*Information given*.
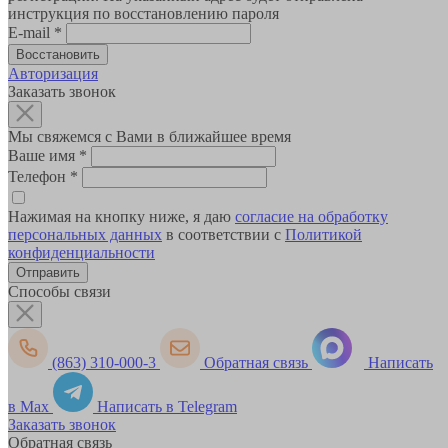
инструкция по восстановлению пароля
E-mail
*
Авторизация
Заказать звонок
Мы свяжемся с Вами в ближайшее время
Ваше имя
*
Телефон
*
Нажимая на кнопку ниже, я даю
согласие на обработку
персональных данных
в соответствии с
Политикой
конфиденциальности
Способы связи
(863) 310-000-3
Обратная связь
Написать
в Max
Написать в Telegram
Заказать звонок
Обратная связь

*Job item*.
All of the listing is to be written out exactly, with the pictures left out.

*Solution to this problem*.
инструкция по восстановлению пароля
E-mail
*
Авторизация
Заказать звонок
Мы свяжемся с Вами в ближайшее время
Ваше имя
*
Телефон
*
Нажимая на кнопку ниже, я даю
согласие на обработку
персональных данных
в соответствии с
Политикой
конфиденциальности
Способы связи
(863) 310-000-3
Обратная связь
Написать
в Max
Написать в Telegram
Заказать звонок
Обратная связь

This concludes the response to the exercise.